El presidente Daniel Noboa decretó un nuevo estado de excepción en varias provincias de Ecuador, con el fin de enfrentar la creciente ola de violencia generada por grupos criminales organizados. La medida busca restablecer el orden y proteger a la población tras una serie de hechos violentos registrados durante octubre.
Provincias y duración del decreto
El decreto abarca las provincias de Manabí, Guayas, Santa Elena, Los Ríos y El Oro, además de los cantones La Maná (Cotopaxi), Las Naves y Echeandía (Bolívar). La medida estará vigente durante 60 días, conforme a lo establecido en la Constitución, por grave conmoción interna.
Según el Gobierno, estas zonas han sido epicentro de ataques armados, extorsiones, secuestros y asesinatos relacionados con bandas delictivas. La declaratoria busca fortalecer la acción de las Fuerzas Armadas y la Policía Nacional, que trabajarán de forma coordinada para controlar la situación.
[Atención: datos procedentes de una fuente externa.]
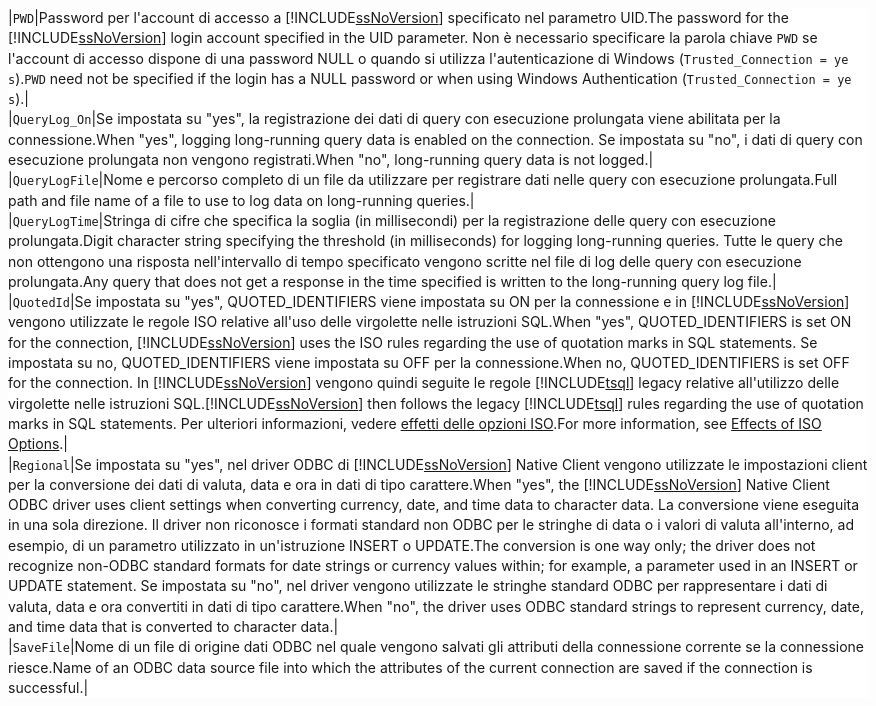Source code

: |`PWD`|<span data-ttu-id="c88a2-196">Password per l'account di accesso a [!INCLUDE[ssNoVersion](../../../includes/ssnoversion-md.md)] specificato nel parametro UID.</span><span class="sxs-lookup"><span data-stu-id="c88a2-196">The password for the [!INCLUDE[ssNoVersion](../../../includes/ssnoversion-md.md)] login account specified in the UID parameter.</span></span> <span data-ttu-id="c88a2-197">Non è necessario specificare la parola chiave `PWD` se l'account di accesso dispone di una password NULL o quando si utilizza l'autenticazione di Windows (`Trusted_Connection = yes`).</span><span class="sxs-lookup"><span data-stu-id="c88a2-197">`PWD` need not be specified if the login has a NULL password or when using Windows Authentication (`Trusted_Connection = yes`).</span></span>|  
|`QueryLog_On`|<span data-ttu-id="c88a2-198">Se impostata su "yes", la registrazione dei dati di query con esecuzione prolungata viene abilitata per la connessione.</span><span class="sxs-lookup"><span data-stu-id="c88a2-198">When "yes", logging long-running query data is enabled on the connection.</span></span> <span data-ttu-id="c88a2-199">Se impostata su "no", i dati di query con esecuzione prolungata non vengono registrati.</span><span class="sxs-lookup"><span data-stu-id="c88a2-199">When "no", long-running query data is not logged.</span></span>|  
|`QueryLogFile`|<span data-ttu-id="c88a2-200">Nome e percorso completo di un file da utilizzare per registrare dati nelle query con esecuzione prolungata.</span><span class="sxs-lookup"><span data-stu-id="c88a2-200">Full path and file name of a file to use to log data on long-running queries.</span></span>|  
|`QueryLogTime`|<span data-ttu-id="c88a2-201">Stringa di cifre che specifica la soglia (in millisecondi) per la registrazione delle query con esecuzione prolungata.</span><span class="sxs-lookup"><span data-stu-id="c88a2-201">Digit character string specifying the threshold (in milliseconds) for logging long-running queries.</span></span> <span data-ttu-id="c88a2-202">Tutte le query che non ottengono una risposta nell'intervallo di tempo specificato vengono scritte nel file di log delle query con esecuzione prolungata.</span><span class="sxs-lookup"><span data-stu-id="c88a2-202">Any query that does not get a response in the time specified is written to the long-running query log file.</span></span>|  
|`QuotedId`|<span data-ttu-id="c88a2-203">Se impostata su "yes", QUOTED_IDENTIFIERS viene impostata su ON per la connessione e in [!INCLUDE[ssNoVersion](../../../includes/ssnoversion-md.md)] vengono utilizzate le regole ISO relative all'uso delle virgolette nelle istruzioni SQL.</span><span class="sxs-lookup"><span data-stu-id="c88a2-203">When "yes", QUOTED_IDENTIFIERS is set ON for the connection, [!INCLUDE[ssNoVersion](../../../includes/ssnoversion-md.md)] uses the ISO rules regarding the use of quotation marks in SQL statements.</span></span> <span data-ttu-id="c88a2-204">Se impostata su no, QUOTED_IDENTIFIERS viene impostata su OFF per la connessione.</span><span class="sxs-lookup"><span data-stu-id="c88a2-204">When no, QUOTED_IDENTIFIERS is set OFF for the connection.</span></span> <span data-ttu-id="c88a2-205">In [!INCLUDE[ssNoVersion](../../../includes/ssnoversion-md.md)] vengono quindi seguite le regole [!INCLUDE[tsql](../../../includes/tsql-md.md)] legacy relative all'utilizzo delle virgolette nelle istruzioni SQL.</span><span class="sxs-lookup"><span data-stu-id="c88a2-205">[!INCLUDE[ssNoVersion](../../../includes/ssnoversion-md.md)] then follows the legacy [!INCLUDE[tsql](../../../includes/tsql-md.md)] rules regarding the use of quotation marks in SQL statements.</span></span> <span data-ttu-id="c88a2-206">Per ulteriori informazioni, vedere [effetti delle opzioni ISO](../../native-client-odbc-queries/executing-statements/effects-of-iso-options.md).</span><span class="sxs-lookup"><span data-stu-id="c88a2-206">For more information, see [Effects of ISO Options](../../native-client-odbc-queries/executing-statements/effects-of-iso-options.md).</span></span>|  
|`Regional`|<span data-ttu-id="c88a2-207">Se impostata su "yes", nel driver ODBC di [!INCLUDE[ssNoVersion](../../../includes/ssnoversion-md.md)] Native Client vengono utilizzate le impostazioni client per la conversione dei dati di valuta, data e ora in dati di tipo carattere.</span><span class="sxs-lookup"><span data-stu-id="c88a2-207">When "yes", the [!INCLUDE[ssNoVersion](../../../includes/ssnoversion-md.md)] Native Client ODBC driver uses client settings when converting currency, date, and time data to character data.</span></span> <span data-ttu-id="c88a2-208">La conversione viene eseguita in una sola direzione. Il driver non riconosce i formati standard non ODBC per le stringhe di data o i valori di valuta all'interno, ad esempio, di un parametro utilizzato in un'istruzione INSERT o UPDATE.</span><span class="sxs-lookup"><span data-stu-id="c88a2-208">The conversion is one way only; the driver does not recognize non-ODBC standard formats for date strings or currency values within; for example, a parameter used in an INSERT or UPDATE statement.</span></span> <span data-ttu-id="c88a2-209">Se impostata su "no", nel driver vengono utilizzate le stringhe standard ODBC per rappresentare i dati di valuta, data e ora convertiti in dati di tipo carattere.</span><span class="sxs-lookup"><span data-stu-id="c88a2-209">When "no", the driver uses ODBC standard strings to represent currency, date, and time data that is converted to character data.</span></span>|  
|`SaveFile`|<span data-ttu-id="c88a2-210">Nome di un file di origine dati ODBC nel quale vengono salvati gli attributi della connessione corrente se la connessione riesce.</span><span class="sxs-lookup"><span data-stu-id="c88a2-210">Name of an ODBC data source file into which the attributes of the current connection are saved if the connection is successful.</span></span>|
Restricciones y derechos suspendidos
El decreto incluye la suspensión del derecho a la inviolabilidad de domicilio, lo que permite a las fuerzas del orden realizar allanamientos e inspecciones sin orden judicial previa cuando existan sospechas de actividades criminales.
También se suspende la inviolabilidad de la correspondencia, permitiendo la revisión de mensajes, correos electrónicos y comunicaciones relacionadas con delitos o con miembros de organizaciones criminales. Estas acciones contarán con la cooperación de operadoras, instituciones públicas y privadas para obtener información útil en las investigaciones.
Sin toque de queda
Una de las principales aclaraciones del decreto es que no habrá toque de queda. Los ciudadanos podrán continuar con sus actividades diarias dentro de los horarios normales, aunque se reforzará la presencia militar y policial en calles, carreteras, terminales y zonas estratégicas de las provincias afectadas.
El Gobierno explicó que busca mantener la normalidad económica y laboral, evitando paralizar el comercio o el transporte, especialmente en ciudades como Guayaquil, Manta, Portoviejo y Machala, donde se han registrado los mayores incidentes violentos.
Motivos y contexto
El Ejecutivo sostiene que los hechos violentos no corresponden a delincuencia común, sino a una amenaza estructurada por el crimen organizado. Por ello, el decreto se justifica como una respuesta inmediata para proteger la seguridad nacional y la integridad ciudadana.
Durante los próximos dos meses, las autoridades ejecutarán operativos focalizados para desarticular bandas, recuperar el control de las calles y restablecer la paz en las zonas más afectadas. Noboa reafirmó su compromiso con una política firme contra la delincuencia, enfatizando que la prioridad del Gobierno es garantizar la vida y tranquilidad de los ecuatorianos.